Though there is a rich historical debate over the king’s record, most people still think of him as the power-mad hunchback depicted by Shakespeare. “My Richard is a revisionist Richard,” she said later. “He’s not Shakespeare’s ‘bottled spider.’”
She began research for a novel about the much-maligned monarch in 1968, and continued through law school at Rutgers University-Camden. One day, six years into her work on the book, she left her 400-page manuscript, her only copy, on the trunk of her car while she was moving things into her apartment. When she returned, moments later, it was gone. Though she suspected a passer-by, she later lay blame on a “vengeful Tudor ghost.”
Unable to comprehend starting from scratch, Ms. Penman set aside her creative aspirations and turned to her legal career. She graduated in 1974 and moved to Los Angeles, then returned to Atlantic City, where she joined a firm specializing in tax law.
It took almost four years for her writer’s block to pass. When it did, the work on her Richard novel flowed. She left her job to spend months in York, England, for research, eventually producing a 1,236-page manuscript. When she submitted it to her publisher, Henry Holt & Company, her editor asked if she felt any pangs of conscience for all the dead trees her book would require. The two whittled it down to a relatively slim 936 pages.
Ms. Penman would go on to write 14 more novels, most of them in series — one about Welsh royalty, another about the Plantagenets and yet another about a fictional medieval detective working for Eleanor of Aquitaine.
Though all her books were doorstops, filled with regiments of characters, she maintained that at least 90 percent of their material was drawn from the historical record. At the end she appended a lengthy author’s note, sometimes 40 pages or more in length, in which she explained where she had done her research and where she had taken liberties with the facts.
She also kept up with developments in academic history. Richard the Lionhearted makes a brief appearance in her early book “Here Be Dragons” (1985), in which she implies that he is gay, but in later books he is decidedly not — a revision, she said, that reflected changes in the historical consensus about the king.
Such was her commitment to the factual record that she kept a running list on her website of historical errors in her novels, owning up to even the most minor offense, like describing a medieval greyhound as “brindled,” long before the breed developed that particular coloration.
For Ms.

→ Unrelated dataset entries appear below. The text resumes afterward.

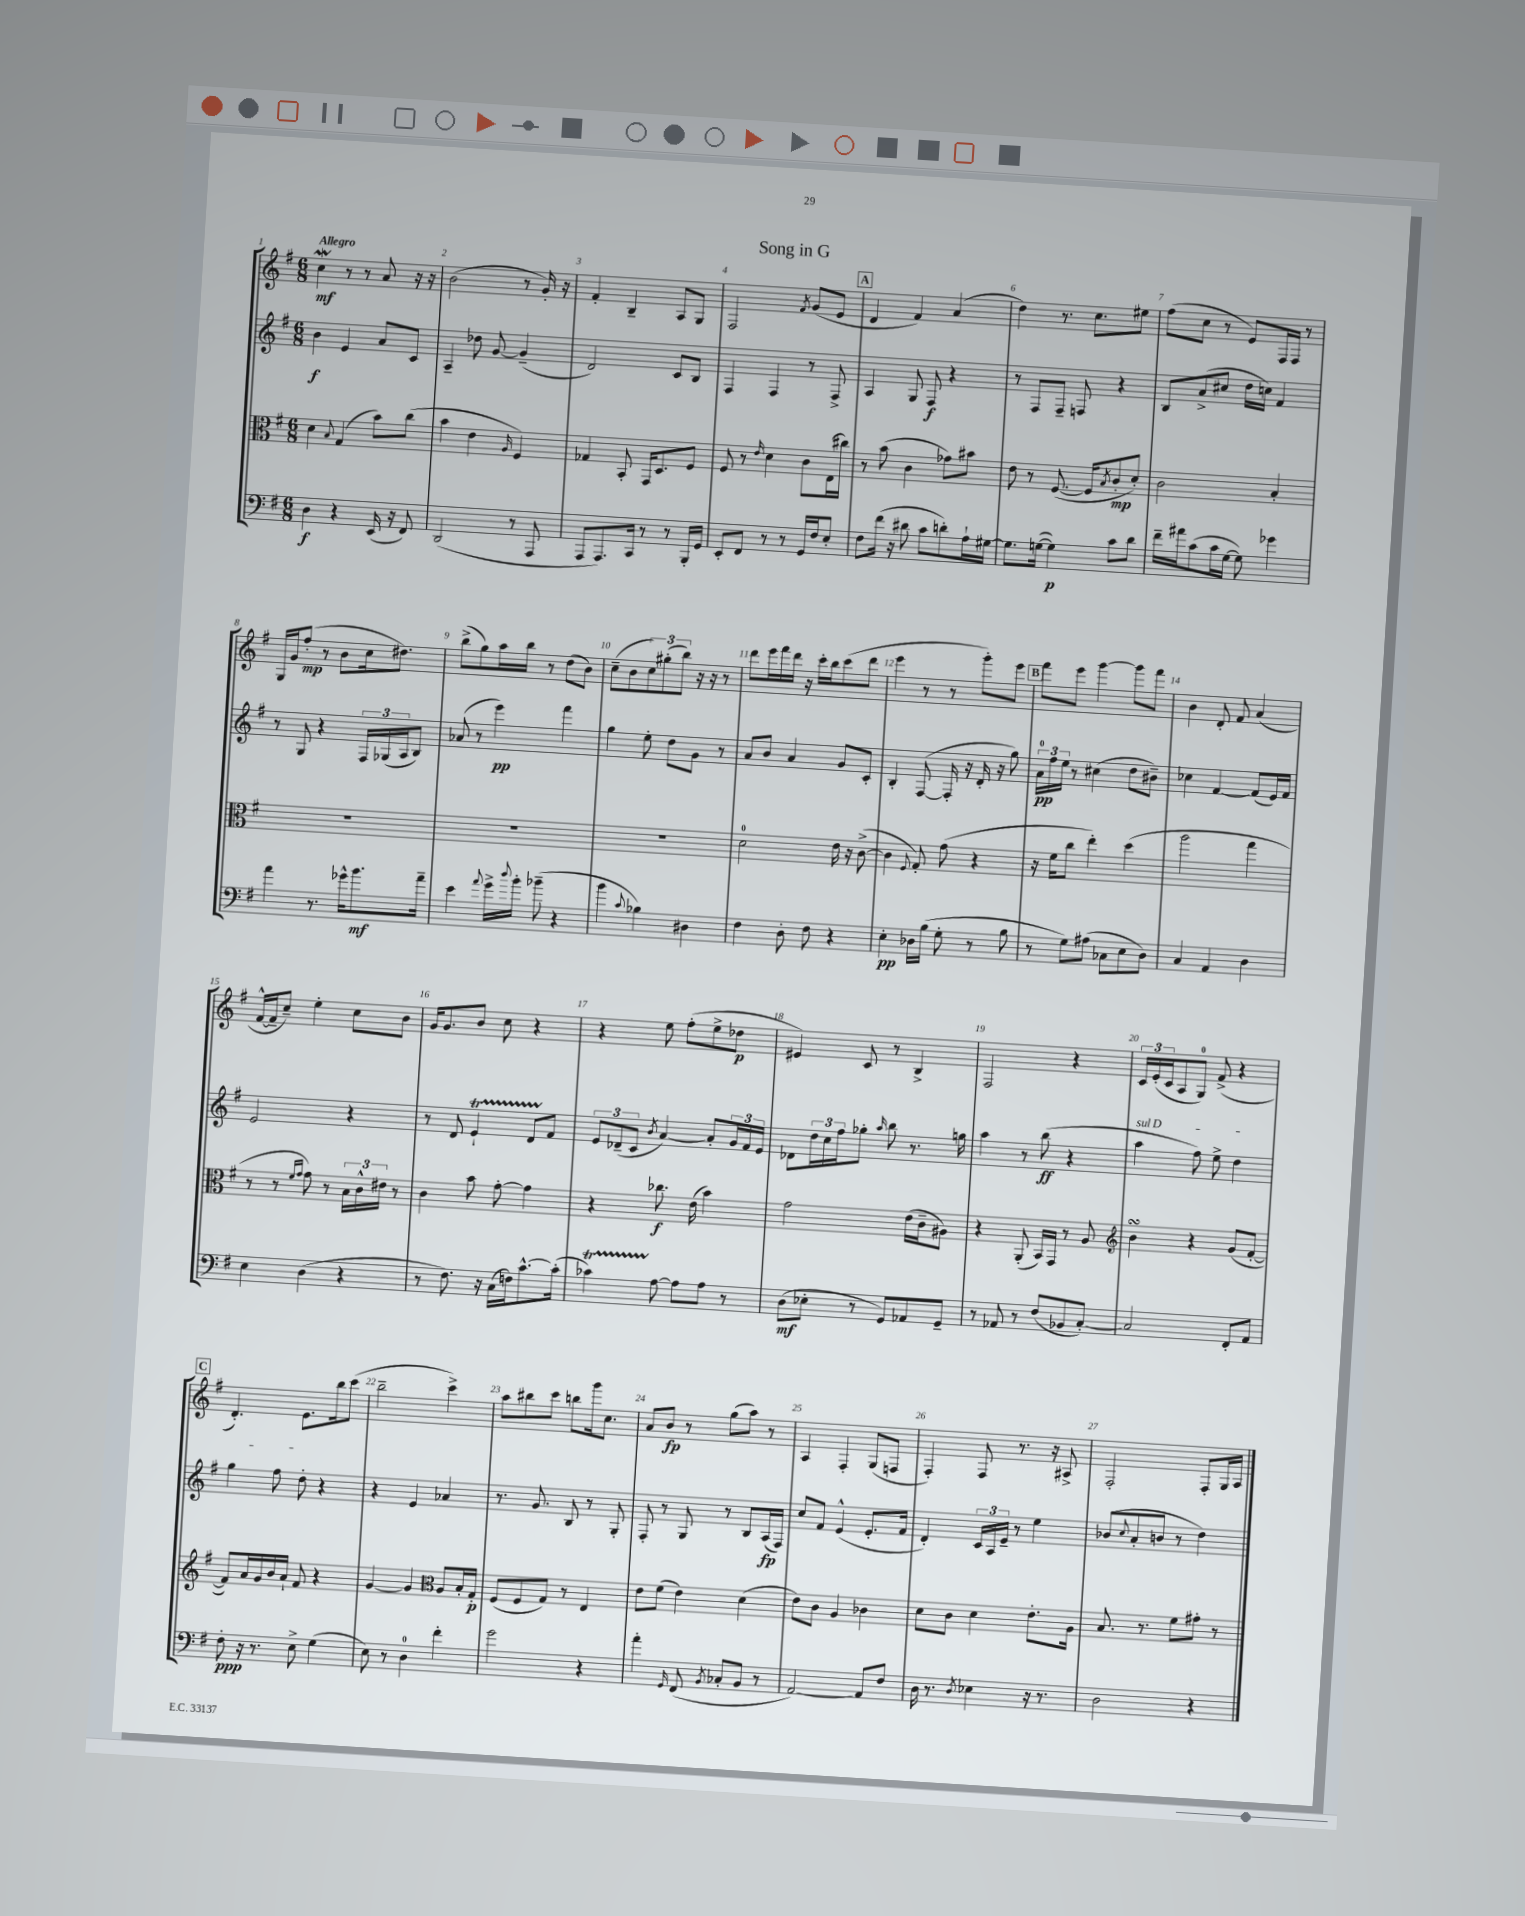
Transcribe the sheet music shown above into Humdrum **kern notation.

**kern	**dynam	**kern	**dynam	**kern	**dynam	**kern	**dynam
*part4	*part4	*part3	*part3	*part2	*part2	*part1	*part1
*staff4	*staff4	*staff3	*staff3	*staff2	*staff2	*staff1	*staff1
*clefF4	*	*clefC3	*	*clefG2	*	*clefG2	*
*k[f#]	*	*k[f#]	*	*k[f#]	*	*k[f#]	*
*M6/8	*	*M6/8	*	*M6/8	*	*M6/8	*
=1	=1	=1	=1	=1	=1	=1	=1
!	!	!	!	!	!	!LO:TX:a:B:t=Allegro	!
4D\	f	4d\	.	4b\	f	4ccw\	mf
.	.	8qqB/	.	.	.	.	.
4r	.	(4G/	.	4e/	.	8r	.
.	.	.	.	.	.	8r	.
(16EE/	.	8b\L)	.	8a/L	.	8a/	.
16r	.	.	.	.	.	.	.
8FF#/)	.	(8cc\J	.	8c/J	.	16r	.
.	.	.	.	.	.	16r	.
=2	=2	=2	=2	=2	=2	=2	=2
(2DD/	.	4b\	.	4A~/	.	(2b\	.
.	.	4e\	.	8dd-X\	.	.	.
.	.	.	.	[8g/	.	.	.
.	.	16qqA/	.	.	.	.	.
8r	.	4F#/)	.	(4g~/]	.	8r	.
8AAA/	.	.	.	.	.	16g'/)	.
.	.	.	.	.	.	16r	.
=3	=3	=3	=3	=3	=3	=3	=3
8AAA/L	.	4G-X/	.	2d/)	.	4f#'/	.
8.AAA/)	.	.	.	.	.	.	.
.	.	8BB'/	.	.	.	4B~/	.
16CC/Jk	.	.	.	.	.	.	.
8r	.	16GG/KL	.	.	.	.	.
.	.	8.D/	.	.	.	.	.
8r	.	.	.	8c/L	.	8A/L	.
16BBB'/LL	.	8F#/J	.	8B/J	.	8G/J	.
16GG/JJ	.	.	.	.	.	.	.
=4	=4	=4	=4	=4	=4	=4	=4
8EE'/L	.	8F#/	.	4F#/	.	2F#/	.
8FF#/J	.	8r	.	.	.	.	.
.	.	16qqe/	.	.	.	.	.
8r	.	4d\	.	4F#/	.	.	.
8r	.	.	.	.	.	.	.
.	.	.	.	.	.	8qf#/	.
16GG/LL	.	8c\L	.	8r	.	(8g/L	.
16F#/J	.	.	.	.	.	.	.
8E'/J	.	(16E\L	.	8F#^/	.	8e/J	.
.	.	16cc#X\JJ)	.	.	.	.	.
!!LO:REH:place=s1:t=A
=5	=5	=5	=5	=5	=5	=5	=5
8F#\L	.	8r	.	4A/	.	4d/	.
(16f#\Jk	.	(8b\	.	.	.	.	.
16r	.	.	.	.	.	.	.
8d#X\	.	4c\	.	8G/	.	4f#/)	.
8c\L	.	.	.	8F#/	f	.	.
8dn'\)	.	8g-X\L)	.	4r	.	(4a/	.
16A`\L	.	8b#X\J	.	.	.	.	.
[16G#X\JJ	.	.	.	.	.	.	.
=6	=6	=6	=6	=6	=6	=6	=6
8.G#\L]	.	8e\	.	8r	.	4dd\)	.
.	.	8r	.	8F#/L	.	.	.
([16Gn\Jk	.	.	.	.	.	.	.
4G\])	p	([8.F#/	.	8F#~/J	.	8.r	.
.	.	.	.	8Fn/	.	.	.
.	.	16F#/KL]	.	.	.	8.cc\L	.
.	.	8qB/	.	.	.	.	.
8c\L	.	8c'/	mp	4r	.	.	.
8d\J	.	8d'/J)	.	.	.	8ee#X\J	.
=7	=7	=7	=7	=7	=7	=7	=7
16f#~\LL	.	2c\	.	8B/L	.	(8ff#\L	.
16a#X\J	.	.	.	.	.	.	.
(8c\	.	.	.	(8a^/	.	8cc\J	.
16c\L	.	.	.	8cc#X/J	.	8r	.
[16G\JJ	.	.	.	.	.	.	.
8G\])	.	.	.	16dd\LL	.	8e/L)	.
.	.	.	.	16ccn\JJ)	.	.	.
4g-X\	.	4B'/	.	4f#/	.	16F#/L	.
.	.	.	.	.	.	16F#/JJ	.
.	.	.	.	.	.	8r	.
!!LO:LB:g=z
=8	=8	=8	=8	=8	=8	=8	=8
4a\	.	2.r	.	8r	.	16G/LL	.
.	.	.	.	.	.	16g/J	.
.	.	.	.	8G/	.	(8ff#'/J	mp
8.r	.	.	.	4r	.	8r	.
.	.	.	.	.	.	8b\L	.
16g-X^^\KL	.	.	.	.	.	.	.
8.b\	mf	.	.	24F#/LL	.	16cc\k	.
.	.	.	.	(24G-X/	.	.	.
.	.	.	.	.	.	8.dd#X\J)	.
.	.	.	.	24A/J	.	.	.
.	.	.	.	8B/J)	.	.	.
16a~\Jk	.	.	.	.	.	.	.
=9	=9	=9	=9	=9	=9	=9	=9
4e\	.	2.r	.	(8a-X/	.	(8bb^\L	.
.	.	.	.	8r	.	8gg\)	.
8qqa/	.	.	.	.	.	.	.
16g^\LL	.	.	.	4eee\)	pp	16aa\L	.
8qqdd/	.	.	.	.	.	.	.
16b'\JJ	.	.	.	.	.	16bb\JJ	.
(8b-X~\	.	.	.	.	.	8r	.
4r	.	.	.	4fff#\	.	(8dd\L	.
.	.	.	.	.	.	8b\J)	.
=10	=10	=10	=10	=10	=10	=10	=10
4b\	.	2.r	.	4gg\	.	(8cc~\L	.
.	.	.	.	.	.	8b\	.
8qqc/	.	.	.	.	.	.	.
4B-X\)	.	.	.	8ee'\	.	12cc\)	.
.	.	.	.	.	.	(12gg#X'\	.
.	.	.	.	8dd\L	.	.	.
.	.	.	.	.	.	12bb\J)	.
4D#X\	.	.	.	8g\J	.	16r	.
.	.	.	.	.	.	16r	.
.	.	.	.	8r	.	8r	.
=11	=11	=11	=11	=11	=11	=11	=11
4F#\	.	2d\	.	8a/L	.	8ddd\L	.
.	.	.	.	8b/J	.	16eee\L	.
.	.	.	.	.	.	16fff#\	.
8D'\	.	.	.	4a/	.	16ddd\JJ	.
.	.	.	.	.	.	16r	.
8F#\	.	.	.	.	.	16ccc'\LL	.
.	.	.	.	.	.	16bb\J	.
4r	.	16e\	.	8g/L	.	(8ccc\	.
.	.	16r	.	.	.	.	.
.	.	([8c^\	.	8c'/J	.	8ddd\J	.
=12	=12	=12	=12	=12	=12	=12	=12
4E'\	pp	4c\]	.	4B'/	.	4eee\	.
.	.	8qqF#/	.	.	.	.	.
16D-X\LL	.	8G'/)	.	([8F#/	.	8r	.
(16B\JJ	.	.	.	.	.	.	.
8G'\	.	(8g\	.	16F#'/]	.	8r	.
.	.	.	.	16r	.	.	.
8r	.	4r	.	16d'/	.	8ggg'\L)	.
.	.	.	.	16r	.	.	.
8B\	.	.	.	8gg\)	.	8eee\J	.
!!LO:REH:place=s1:t=B
=13	=13	=13	=13	=13	=13	=13	=13
8r	.	16r	.	24a\LL	pp	8fff#\L	.
.	.	.	.	24ff#\	.	.	.
.	.	16f#\KL	.	.	.	.	.
.	.	.	.	24ee\JJ	.	.	.
8G\L)	.	8cc\J	.	8r	.	8eee\J	.
(8A#X\J	.	4ee'\)	.	(4cc#X\	.	[4ggg\	.
8C-X\L	.	.	.	.	.	.	.
8E\	.	(4dd\	.	8dd\L	.	8ggg\L]	.
8D\J)	.	.	.	8b#X~\J)	.	8fff#\J	.
=14	=14	=14	=14	=14	=14	=14	=14
4C/	.	2aa\	.	4cc-X\	.	4b\	.
4AA/	.	.	.	[4f#/	.	8d'/	.
.	.	.	.	.	.	8f#/	.
4D\	.	4gg\	.	(8f#/L]	.	(4a/	.
.	.	.	.	16e/L)	.	.	.
.	.	.	.	16f#/JJ	.	.	.
!!LO:LB:g=z
=15	=15	=15	=15	=15	=15	=15	=15
4E\	.	8r	.	2e/	.	[16f#^^/LL	.
.	.	.	.	.	.	16f#~/J]	.
.	.	8r	.	.	.	8cc~/J)	.
.	.	16qqf#/LL	.	.	.	.	.
.	.	16qqg/JJ	.	.	.	.	.
(4D\	.	8g\)	.	.	.	4ee'\	.
.	.	8r	.	.	.	.	.
4r	.	24B\LL	.	4r	.	8cc\L	.
.	.	24c^^\	.	.	.	.	.
.	.	24e#X\JJ	.	.	.	.	.
.	.	8r	.	.	.	8b\J	.
=16	=16	=16	=16	=16	=16	=16	=16
8r	.	4c\	.	8r	.	16g/KL	.
.	.	.	.	.	.	8.g/	.
8.F#\)	.	.	.	8d/	.	.	.
.	.	8b\	.	4eT`/	.	8b/J	.
16r	.	.	.	.	.	.	.
(16C\LL	.	[8g'\	.	.	.	8cc\	.
16Fn\J)	.	.	.	.	.	.	.
[8.c^^\	.	4g\]	.	8dTTT/L	.	4r	.
.	.	.	.	8f#/J	.	.	.
(16c'\Jk]	.	.	.	.	.	.	.
=17	=17	=17	=17	=17	=17	=17	=17
4c-XT\)	.	4r	.	12e/L	.	4r	.
.	.	.	.	(12d-X~/	.	.	.
.	.	.	.	12c/J	.	.	.
.	.	.	.	8qb/	.	.	.
[8A\	.	8.cc-X\	f	[4a/)	.	8ee\	.
8A\L]	.	.	.	.	.	(8ff#'\L	.
.	.	(16e\	.	.	.	.	.
8A\J	.	4b\)	.	8a'/L]	.	8ee^\	.
8r	.	.	.	24g/L	.	8dd-X\J	p
.	.	.	.	24f#/	.	.	.
.	.	.	.	24e/JJ	.	.	.
=18	=18	=18	=18	=18	=18	=18	=18
(8D\L	mf	2g\	.	8d-X\L	.	4e#X/)	.
8E-X'\J	.	.	.	24dd\L	.	.	.
.	.	.	.	24cc\	.	.	.
.	.	.	.	24ff#\J	.	.	.
8r	.	.	.	8gg-X'\J	.	8c/	.
.	.	.	.	16qqaa/	.	.	.
8GG/L)	.	.	.	8bb\	.	8r	.
8AA-X/	.	(16e\LL	.	8.r	.	4B^/	.
.	.	16c~\J	.	.	.	.	.
8GG~/J	.	8A#X\J)	.	.	.	.	.
.	.	.	.	16ggn\	.	.	.
=19	=19	=19	=19	=19	=19	=19	=19
8r	.	4r	.	4aa\	.	2F#/	.
8AA-X/	.	.	.	.	.	.	.
8r	.	(8AA'/	.	8r	.	.	.
(8F#/L	.	16BB/LL)	.	(8bb\	ff	.	.
.	.	16GG/JJ	.	.	.	.	.
8BB-X/	.	8r	.	4r	.	4r	.
[8C'/J)	.	8A/	.	.	.	.	.
=20	=20	=20	=20	=20	=20	=20	=20
*	*	*clefG2	*	*	*	*	*
!	!	!	!	!LO:TX:a:i:t=sul D	!	!	!
2C/]	.	4bsSsS\	.	4aa\	.	24c/LL	.
.	.	.	.	.	.	(24e'/	.
.	.	.	.	.	.	24c/J	.
.	.	.	.	.	.	8A/	.
.	.	4r	.	8ff#\)	.	8G/J)	.
.	.	.	.	8ee^\	.	(8f#^/	.
8FF#'/L	.	(8g/L	.	4dd\	.	4r	.
8AA/J	.	[8f#'/J	.	.	.	.	.
!!LO:LB:g=z
!!LO:REH:place=s1:t=C
=21	=21	=21	=21	=21	=21	=21	=21
8F#'\	ppp	8f#/L])	.	4gg\	.	4.d'/)	.
16r	.	16a/L	.	.	.	.	.
8.r	.	16g/	.	.	.	.	.
.	.	16b/	.	8ff#\	.	.	.
.	.	16a`/JJ	.	.	.	.	.
8E^\	.	8f#/	.	8dd'\	.	8.e\L	.
(4G\	.	4r	.	4r	.	.	.
.	.	.	.	.	.	16bb\k	.
.	.	.	.	.	.	(8ccc\J	.
=22	=22	=22	=22	=22	=22	=22	=22
8E\)	.	[4g/	.	4r	.	2bb~\	.
8r	.	.	.	.	.	.	.
4D\	.	4g/]	.	4e/	.	.	.
*	*	*clefC3	*	*	*	*	*
4f#'\	.	8A/L	.	4a-X/	.	4ccc^\)	.
.	.	16B'/L	.	.	.	.	.
.	.	16G'/JJ	p	.	.	.	.
=23	=23	=23	=23	=23	=23	=23	=23
2g\	.	(8F#/L	.	8.r	.	8aa\L	.
.	.	8F#/	.	.	.	8bb#X\	.
.	.	.	.	8.g/	.	.	.
.	.	8G/J)	.	.	.	8ccc\J	.
.	.	8r	.	8B/	.	8bbn\L	.
4r	.	4E/	.	8r	.	16ggg\k	.
.	.	.	.	.	.	8.cc\J	.
.	.	.	.	8G'/	.	.	.
=24	=24	=24	=24	=24	=24	=24	=24
4a'\	.	8e\L	.	8F#'/	.	8a/L	.
.	.	(8f#\J	.	8r	.	8b/J	fp
16qqGG/	.	.	.	.	.	.	.
(8FF#/	.	4e\)	.	8G/	.	8r	.
8qBB/	.	.	.	.	.	.	.
8C-X'/L	.	.	.	8r	.	(8gg\L	.
8BB/J	.	(4d\	.	8B/L	.	8aa\J)	.
8r	.	.	.	(16A/L	fp	8r	.
.	.	.	.	16F#/JJ)	.	.	.
=25	=25	=25	=25	=25	=25	=25	=25
[2AA/)	.	8e\L)	.	8cc/L	.	4A/	.
.	.	8c\J	.	8f#/J	.	.	.
.	.	4A/	.	(4e^^/	.	4F#'/	.
8AA/L]	.	4c-X\	.	8.e'/L	.	(8G/L	.
8F#/J	.	.	.	.	.	8Fn/J	.
.	.	.	.	16f#/Jk	.	.	.
=26	=26	=26	=26	=26	=26	=26	=26
16D\	.	8d\L	.	4d'/)	.	4F#'/)	.
8.r	.	.	.	.	.	.	.
.	.	8c\J	.	.	.	.	.
8qD/	.	.	.	.	.	.	.
4E-X\	.	4d\	.	24c/LL	.	8F#/	.
.	.	.	.	24A/	.	.	.
.	.	.	.	24e~/JJ	.	.	.
.	.	.	.	8r	.	8.r	.
16r	.	8.e'\L	.	4ee\	.	.	.
8.r	.	.	.	.	.	16r	.
.	.	.	.	.	.	8A#X^/	.
.	.	16A\Jk	.	.	.	.	.
=27	=27	=27	=27	=27	=27	=27	=27
2D\	.	8.B/	.	(8b-X/L	.	2F#'/	.
.	.	.	.	8qqcc/	.	.	.
.	.	.	.	8a'/	.	.	.
.	.	8.r	.	.	.	.	.
.	.	.	.	8bn/J	.	.	.
.	.	8f#\L	.	8r	.	.	.
4r	.	8g#X'\J	.	4dd\)	.	8F#'/L	.
.	.	8r	.	.	.	16G/L	.
.	.	.	.	.	.	16A/JJ	.
==	==	==	==	==	==	==	==
*-	*-	*-	*-	*-	*-	*-	*-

Penman, a commitment to historical accuracy was more than just a personal choice; it was, she wrote in an opinion piece in 2020 for the History News Network, the writer’s moral obligation to keep as close to the facts as possible, and to be transparent about where the record had been fudged — especially when “fact” itself was under assault.
“We need to be able to rely upon a novelist’s interpretation” of the past, she wrote. “So, truth matters. I would never have expected that statement to become controversial, but never has that bedrock value been under such relentless assault.”